Friday, January 17, 2014

One step forward, two steps back

As a parent to a child with SM, there are a lot of emotional highs and lows and the journey always seems to be one step forward, two steps back.  There are days when everything seems to be going great and progress is being made, but while you are riding that wave of success something inevitably will knock you down and it doesn't take too long.  Today was one of those days.

I had given the teachers a notebook to write in after each school day to let me know if Thomas did particularly well in one area or any struggles he had that day.  His doctor recommended this and although I know it's annoying for the teachers, it will be very useful to know what we need to work on.  I feel like it will give me a better sense of what is going on in the classroom, as I really don’t know much.  Thomas talks about school, but he's not going to say "Yes, mom I initiated conversation today" or "I am doing great at interacting with the other children." So after about a week or so, I collect the notebook to read and then return it. 

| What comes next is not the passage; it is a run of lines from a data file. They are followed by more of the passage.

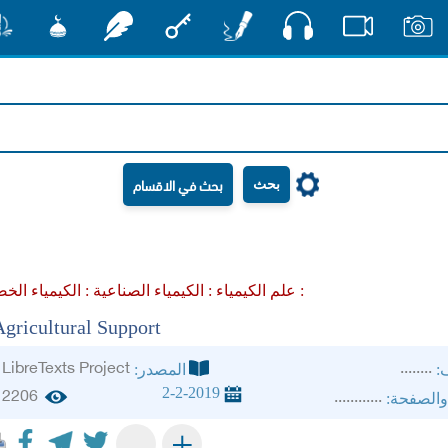
صوت
صور
فيديو
أقلام
مفتاح
رشفات
مشكاة
منش
بحث
الكيمياء الخضراء :
علم الكيمياء :
الكيمياء الصناعية :
Agricultural Support
LibreTexts Project
........
ف:
المصدر:
2-2-2019
2206
............
والصفحة:
+
-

I got it back today and was excited and nervous to read it.  This is what I got from it so far:  Thomas
is talking a little bit in class and participates in a lot, but the teacher said that children are starting to ask why he doesn’t talk.  I am happy with how they dealt with this, but it is so sad that they don’t know the real Thomas.  They also said he stands under the slide when doing some outside activities and refuses to participate in a lot of activities that involve movement.  This just kills me.  I can just picture him standing under the slide all alone wanting to participate but paralyzed with fear.  Thomas loves to be silly and is constantly on the move.  I know he wants to join in, but he just can't.  It makes me sick.  All I want to do is to get him through this.  Children should not have to be paralyzed by this type of anxiety at such a young age.  That is why I am so dedicated to his therapies, because I am determined to make sure that he does not live like this forever.

We start OT next Thursday on a regular basis, so I am very interested to see what they have to say about his sensory defensiveness.  Although we may get knocked down, we'll continue to get up and try again and again and again.